• _TO DO_
Go through the material below and please tally the lines that hold the word "signal"; the number alone is the answer.

-------

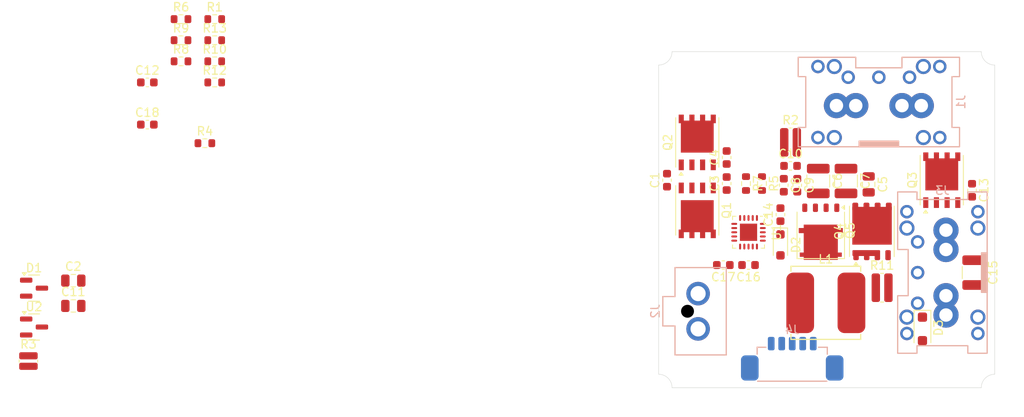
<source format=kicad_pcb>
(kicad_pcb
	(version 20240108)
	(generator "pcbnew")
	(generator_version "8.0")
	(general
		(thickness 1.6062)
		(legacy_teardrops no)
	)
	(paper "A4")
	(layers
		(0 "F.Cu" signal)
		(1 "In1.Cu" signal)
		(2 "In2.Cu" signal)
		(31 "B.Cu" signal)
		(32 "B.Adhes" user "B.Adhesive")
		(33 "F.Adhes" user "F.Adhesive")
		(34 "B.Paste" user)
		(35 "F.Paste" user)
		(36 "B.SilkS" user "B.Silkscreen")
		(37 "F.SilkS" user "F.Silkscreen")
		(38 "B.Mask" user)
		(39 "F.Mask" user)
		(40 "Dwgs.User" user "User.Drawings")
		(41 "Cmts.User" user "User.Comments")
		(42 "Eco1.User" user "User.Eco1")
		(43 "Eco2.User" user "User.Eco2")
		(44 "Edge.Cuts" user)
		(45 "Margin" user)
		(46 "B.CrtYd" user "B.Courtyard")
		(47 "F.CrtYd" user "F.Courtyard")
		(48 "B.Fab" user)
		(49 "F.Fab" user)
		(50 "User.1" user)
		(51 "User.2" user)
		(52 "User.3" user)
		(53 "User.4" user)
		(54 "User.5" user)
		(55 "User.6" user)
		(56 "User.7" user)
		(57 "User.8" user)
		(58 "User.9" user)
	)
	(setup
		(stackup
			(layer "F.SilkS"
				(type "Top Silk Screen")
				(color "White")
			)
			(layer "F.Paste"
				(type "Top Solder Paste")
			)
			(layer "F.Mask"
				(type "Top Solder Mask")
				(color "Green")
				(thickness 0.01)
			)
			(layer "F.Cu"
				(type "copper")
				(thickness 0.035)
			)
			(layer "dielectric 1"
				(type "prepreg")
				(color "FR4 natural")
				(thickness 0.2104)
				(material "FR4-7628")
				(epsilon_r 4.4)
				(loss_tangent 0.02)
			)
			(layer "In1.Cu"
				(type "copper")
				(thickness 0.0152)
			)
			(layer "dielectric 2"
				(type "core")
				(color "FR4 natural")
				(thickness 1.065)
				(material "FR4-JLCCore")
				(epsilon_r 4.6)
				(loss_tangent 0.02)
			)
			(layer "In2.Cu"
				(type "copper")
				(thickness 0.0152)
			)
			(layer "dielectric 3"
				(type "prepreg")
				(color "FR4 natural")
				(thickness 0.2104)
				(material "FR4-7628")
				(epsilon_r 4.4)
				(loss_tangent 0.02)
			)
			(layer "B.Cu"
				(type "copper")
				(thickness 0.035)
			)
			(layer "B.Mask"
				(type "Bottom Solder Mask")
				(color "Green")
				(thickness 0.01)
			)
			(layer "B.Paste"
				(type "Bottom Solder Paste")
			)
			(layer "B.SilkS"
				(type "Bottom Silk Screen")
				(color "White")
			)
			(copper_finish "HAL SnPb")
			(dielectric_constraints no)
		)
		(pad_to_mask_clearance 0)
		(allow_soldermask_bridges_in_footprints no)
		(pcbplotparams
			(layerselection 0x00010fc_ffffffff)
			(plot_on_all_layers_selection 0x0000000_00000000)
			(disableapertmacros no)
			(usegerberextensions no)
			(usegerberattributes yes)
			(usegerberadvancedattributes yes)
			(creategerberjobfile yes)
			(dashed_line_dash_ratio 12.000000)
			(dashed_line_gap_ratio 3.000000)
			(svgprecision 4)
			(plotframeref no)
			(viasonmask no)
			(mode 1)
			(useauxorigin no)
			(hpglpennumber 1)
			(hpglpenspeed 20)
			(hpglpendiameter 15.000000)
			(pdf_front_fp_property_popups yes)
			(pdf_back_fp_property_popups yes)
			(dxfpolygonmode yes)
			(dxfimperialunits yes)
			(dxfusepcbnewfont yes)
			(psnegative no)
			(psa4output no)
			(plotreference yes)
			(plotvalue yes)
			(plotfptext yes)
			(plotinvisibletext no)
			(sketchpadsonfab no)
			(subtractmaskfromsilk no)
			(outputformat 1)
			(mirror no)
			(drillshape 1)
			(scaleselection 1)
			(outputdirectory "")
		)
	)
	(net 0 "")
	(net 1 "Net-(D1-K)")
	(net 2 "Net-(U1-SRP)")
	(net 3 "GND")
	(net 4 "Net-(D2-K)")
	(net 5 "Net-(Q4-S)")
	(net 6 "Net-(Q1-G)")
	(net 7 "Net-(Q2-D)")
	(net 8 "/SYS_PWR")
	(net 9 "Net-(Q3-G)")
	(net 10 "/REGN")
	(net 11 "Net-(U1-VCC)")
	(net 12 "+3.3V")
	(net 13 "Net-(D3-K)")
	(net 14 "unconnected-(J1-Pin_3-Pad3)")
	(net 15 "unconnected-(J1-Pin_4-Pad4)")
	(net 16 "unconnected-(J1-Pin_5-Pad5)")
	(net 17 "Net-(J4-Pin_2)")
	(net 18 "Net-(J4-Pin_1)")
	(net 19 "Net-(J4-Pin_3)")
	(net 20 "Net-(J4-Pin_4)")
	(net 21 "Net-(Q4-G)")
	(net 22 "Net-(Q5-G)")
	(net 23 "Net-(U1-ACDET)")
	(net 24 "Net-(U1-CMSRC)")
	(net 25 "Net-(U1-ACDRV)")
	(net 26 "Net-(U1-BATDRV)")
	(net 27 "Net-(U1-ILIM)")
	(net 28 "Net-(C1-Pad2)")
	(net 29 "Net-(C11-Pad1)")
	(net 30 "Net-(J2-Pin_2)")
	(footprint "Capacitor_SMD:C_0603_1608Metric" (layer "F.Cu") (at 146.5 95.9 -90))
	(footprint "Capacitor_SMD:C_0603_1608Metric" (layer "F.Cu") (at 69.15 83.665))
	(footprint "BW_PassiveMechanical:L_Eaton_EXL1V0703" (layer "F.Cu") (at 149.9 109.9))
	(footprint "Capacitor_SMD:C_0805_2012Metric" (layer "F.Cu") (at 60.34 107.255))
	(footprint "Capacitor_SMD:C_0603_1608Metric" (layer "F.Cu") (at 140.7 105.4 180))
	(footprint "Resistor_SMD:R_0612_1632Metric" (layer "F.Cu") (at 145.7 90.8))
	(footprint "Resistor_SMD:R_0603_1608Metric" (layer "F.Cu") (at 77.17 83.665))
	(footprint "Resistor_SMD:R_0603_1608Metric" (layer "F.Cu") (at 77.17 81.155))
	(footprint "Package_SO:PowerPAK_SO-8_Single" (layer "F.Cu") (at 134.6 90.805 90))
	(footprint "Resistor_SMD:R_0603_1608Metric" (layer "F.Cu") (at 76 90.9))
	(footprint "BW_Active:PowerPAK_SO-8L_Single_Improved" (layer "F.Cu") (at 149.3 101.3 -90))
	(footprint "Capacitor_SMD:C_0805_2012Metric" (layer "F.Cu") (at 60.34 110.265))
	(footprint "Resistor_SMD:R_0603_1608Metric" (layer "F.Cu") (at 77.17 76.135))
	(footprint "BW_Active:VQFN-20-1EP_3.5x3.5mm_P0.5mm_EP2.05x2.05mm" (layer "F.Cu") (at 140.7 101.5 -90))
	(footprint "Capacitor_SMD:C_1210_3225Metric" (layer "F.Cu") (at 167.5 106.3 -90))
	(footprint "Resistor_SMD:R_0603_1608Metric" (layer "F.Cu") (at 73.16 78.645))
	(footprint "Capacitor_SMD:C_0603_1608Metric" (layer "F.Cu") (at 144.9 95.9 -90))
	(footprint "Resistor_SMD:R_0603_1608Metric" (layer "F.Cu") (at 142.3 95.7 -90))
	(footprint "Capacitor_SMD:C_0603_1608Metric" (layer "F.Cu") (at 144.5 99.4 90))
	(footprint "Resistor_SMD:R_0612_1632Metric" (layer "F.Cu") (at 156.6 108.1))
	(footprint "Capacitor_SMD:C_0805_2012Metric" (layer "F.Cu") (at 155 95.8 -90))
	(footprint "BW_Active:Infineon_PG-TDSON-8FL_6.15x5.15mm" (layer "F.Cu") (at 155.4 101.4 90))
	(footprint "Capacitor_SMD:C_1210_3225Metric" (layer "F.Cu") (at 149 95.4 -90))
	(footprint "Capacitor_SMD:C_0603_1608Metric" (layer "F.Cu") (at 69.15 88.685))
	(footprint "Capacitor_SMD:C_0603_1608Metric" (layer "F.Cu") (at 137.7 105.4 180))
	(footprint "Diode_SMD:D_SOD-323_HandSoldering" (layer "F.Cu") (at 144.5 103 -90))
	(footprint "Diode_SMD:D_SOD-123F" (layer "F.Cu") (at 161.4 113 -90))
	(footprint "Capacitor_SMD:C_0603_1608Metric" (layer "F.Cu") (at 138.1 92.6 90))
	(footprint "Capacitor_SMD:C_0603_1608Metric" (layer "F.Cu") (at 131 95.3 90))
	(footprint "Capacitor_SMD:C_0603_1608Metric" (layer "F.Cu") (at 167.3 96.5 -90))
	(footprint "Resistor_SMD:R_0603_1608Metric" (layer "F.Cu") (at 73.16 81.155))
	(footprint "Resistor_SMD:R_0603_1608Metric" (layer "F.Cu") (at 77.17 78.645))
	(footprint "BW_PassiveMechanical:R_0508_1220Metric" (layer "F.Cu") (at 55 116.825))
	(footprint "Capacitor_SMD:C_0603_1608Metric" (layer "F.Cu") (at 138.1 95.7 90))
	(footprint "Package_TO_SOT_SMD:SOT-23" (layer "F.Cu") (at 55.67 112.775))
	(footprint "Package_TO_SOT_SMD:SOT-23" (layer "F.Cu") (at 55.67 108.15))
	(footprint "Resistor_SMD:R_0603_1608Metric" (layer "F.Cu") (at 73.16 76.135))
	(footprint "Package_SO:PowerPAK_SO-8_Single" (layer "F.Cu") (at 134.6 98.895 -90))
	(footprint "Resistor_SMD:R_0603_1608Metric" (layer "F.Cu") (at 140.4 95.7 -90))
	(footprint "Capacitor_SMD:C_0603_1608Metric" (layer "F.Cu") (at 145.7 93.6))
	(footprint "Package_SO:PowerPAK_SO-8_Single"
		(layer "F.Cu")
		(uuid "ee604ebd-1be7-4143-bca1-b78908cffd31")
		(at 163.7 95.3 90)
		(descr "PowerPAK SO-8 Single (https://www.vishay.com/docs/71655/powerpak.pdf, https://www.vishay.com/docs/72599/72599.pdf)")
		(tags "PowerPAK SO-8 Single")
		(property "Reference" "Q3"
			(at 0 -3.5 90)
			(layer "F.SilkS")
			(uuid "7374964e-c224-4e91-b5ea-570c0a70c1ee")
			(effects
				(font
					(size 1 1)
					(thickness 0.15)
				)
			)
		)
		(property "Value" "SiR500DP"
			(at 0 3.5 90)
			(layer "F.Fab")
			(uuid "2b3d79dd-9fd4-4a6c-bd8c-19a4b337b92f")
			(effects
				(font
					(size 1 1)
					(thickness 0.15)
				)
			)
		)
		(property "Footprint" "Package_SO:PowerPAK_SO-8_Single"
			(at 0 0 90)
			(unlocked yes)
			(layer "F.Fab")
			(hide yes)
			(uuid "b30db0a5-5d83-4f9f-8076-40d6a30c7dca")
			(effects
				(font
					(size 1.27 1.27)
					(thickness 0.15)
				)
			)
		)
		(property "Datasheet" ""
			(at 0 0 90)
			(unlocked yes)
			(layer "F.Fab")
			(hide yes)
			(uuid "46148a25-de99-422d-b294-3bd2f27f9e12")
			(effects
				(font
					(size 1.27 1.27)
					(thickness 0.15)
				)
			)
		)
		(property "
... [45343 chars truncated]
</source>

-------

• _EXERCISE RESULT_
4